WHAT YOU SHOULD DO. Look in the material below for the line holding "camera: 165 degrees right, 10 degrees up". Set it down exactly, with each later line up to and including the line holding "(256, 323) = (829, 331): book".

EXERCISE INPUT.
◆ ◆ ◆

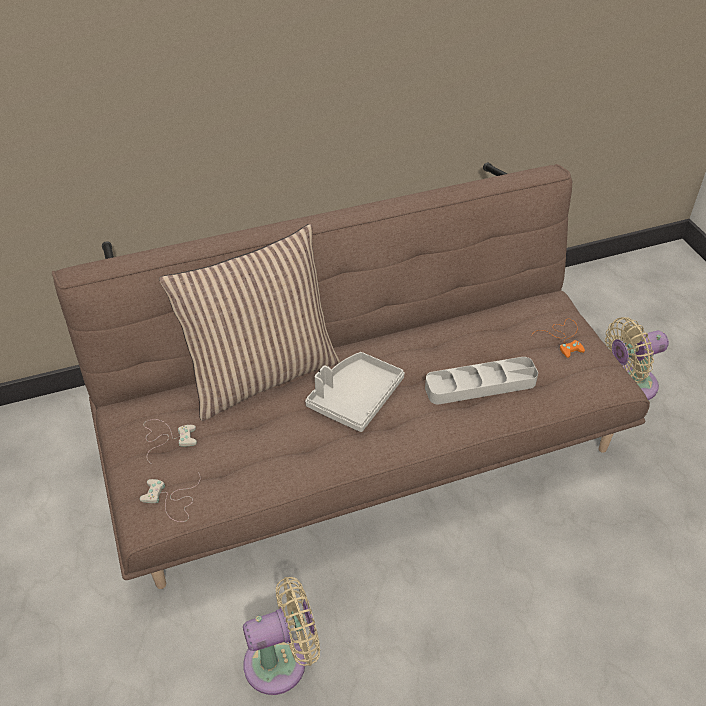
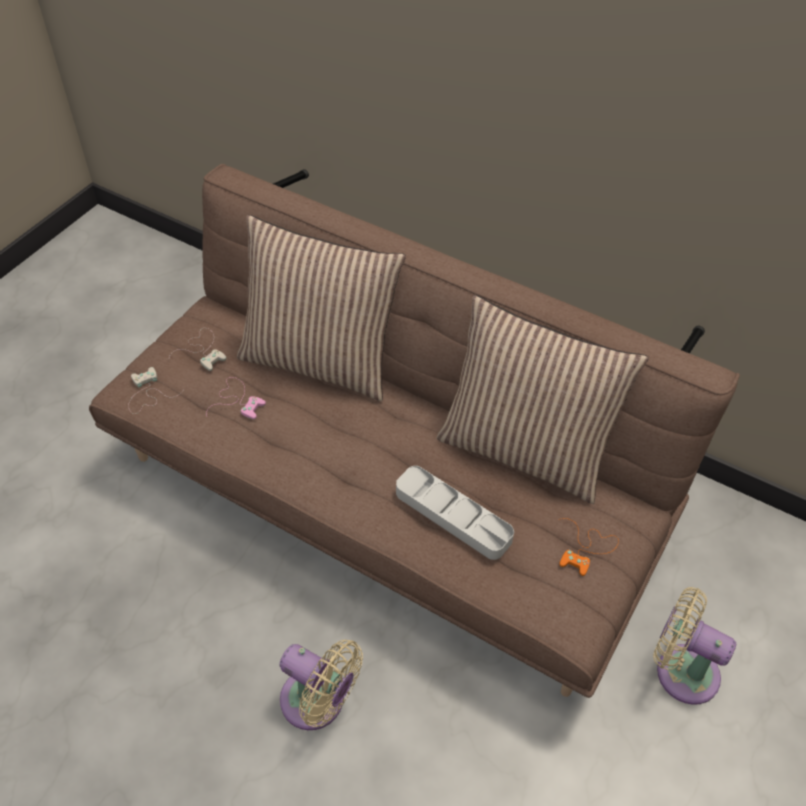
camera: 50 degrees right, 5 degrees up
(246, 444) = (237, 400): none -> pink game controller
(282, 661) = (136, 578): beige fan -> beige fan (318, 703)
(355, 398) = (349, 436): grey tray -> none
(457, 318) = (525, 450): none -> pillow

◆ ◆ ◆

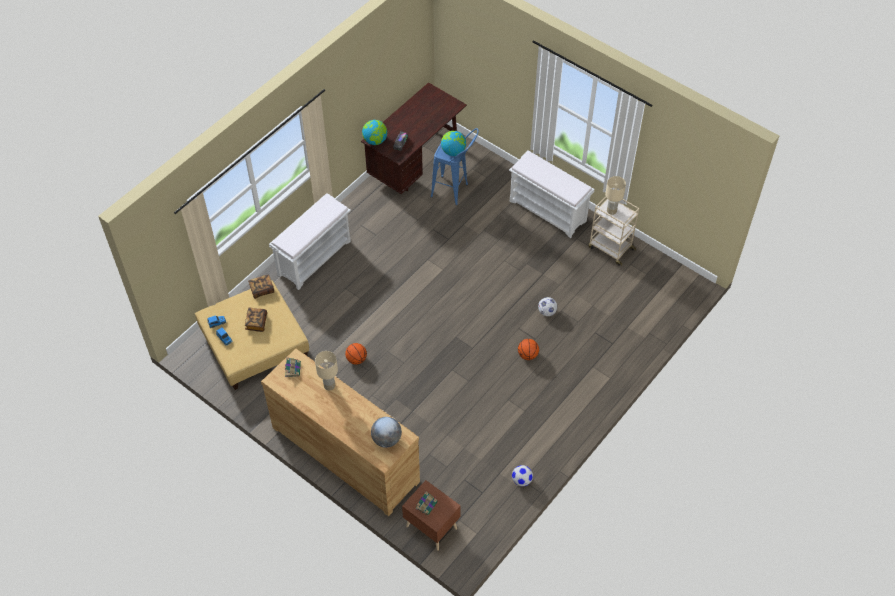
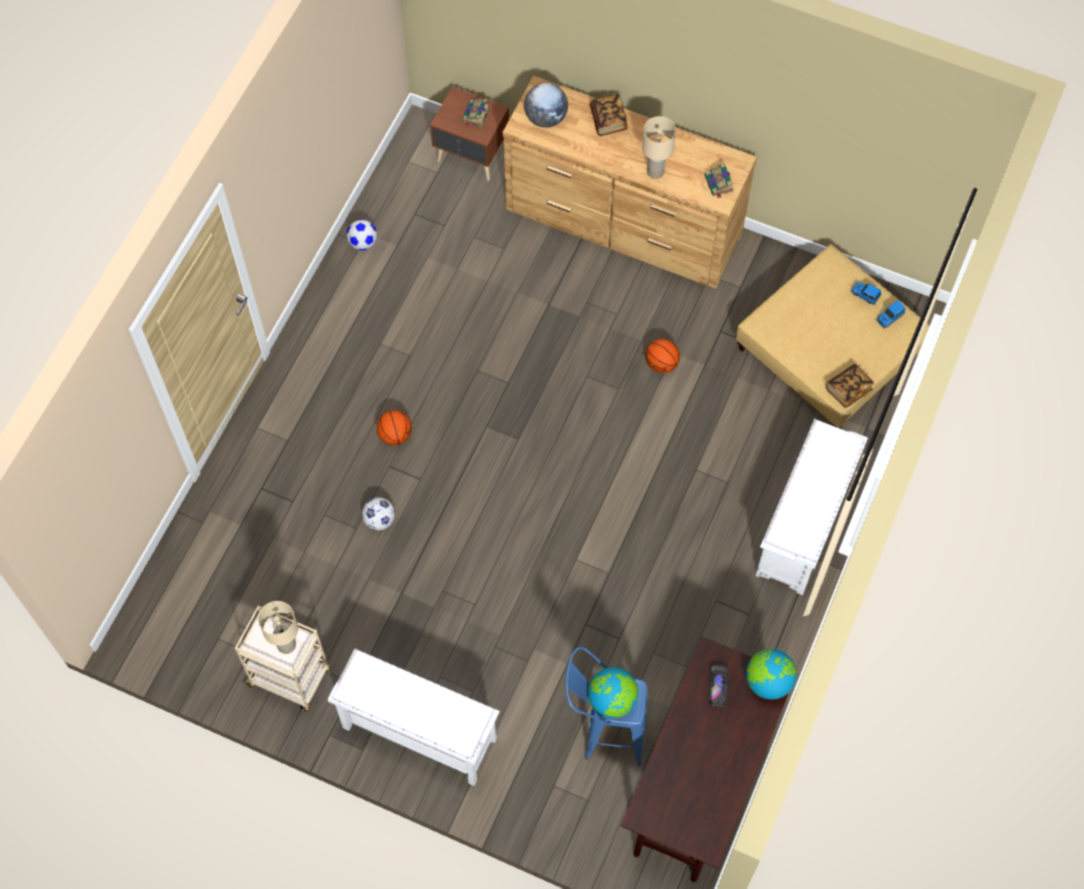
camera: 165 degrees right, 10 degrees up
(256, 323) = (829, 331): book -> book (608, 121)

◆ ◆ ◆

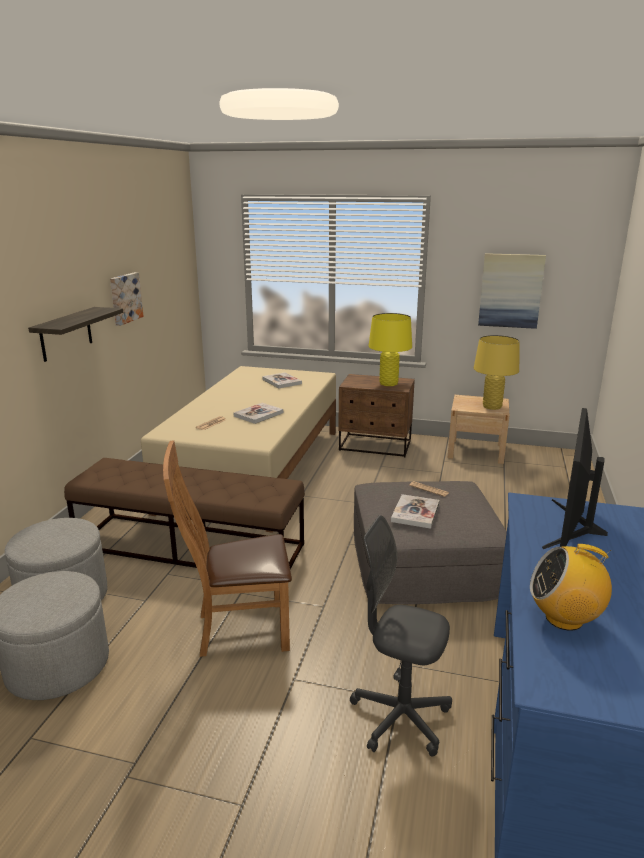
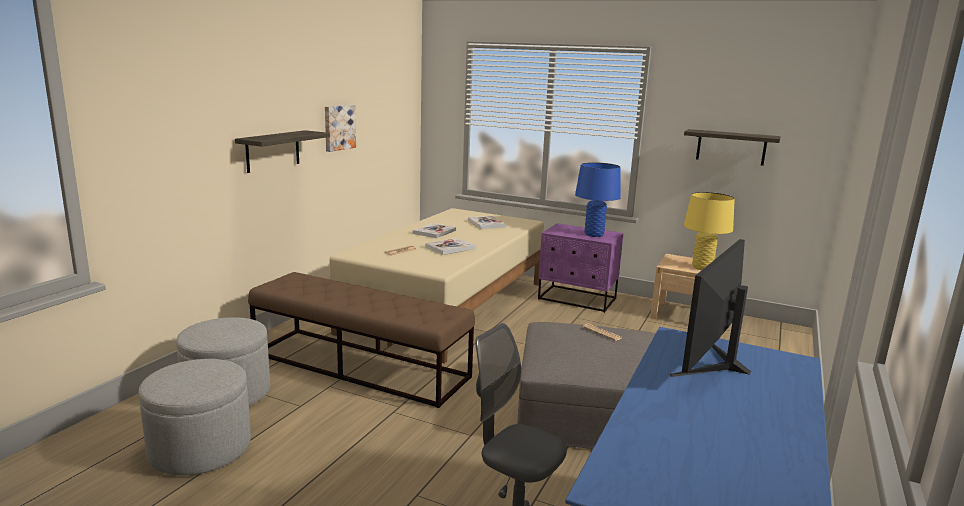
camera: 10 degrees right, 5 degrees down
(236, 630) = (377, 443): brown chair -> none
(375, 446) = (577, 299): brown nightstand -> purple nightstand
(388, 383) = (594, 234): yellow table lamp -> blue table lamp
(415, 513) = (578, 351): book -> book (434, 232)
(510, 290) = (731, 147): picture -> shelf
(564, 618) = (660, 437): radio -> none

◆ ◆ ◆

COMPLETED TASK.
camera: 165 degrees right, 10 degrees up
(256, 323) = (829, 331): book -> book (608, 121)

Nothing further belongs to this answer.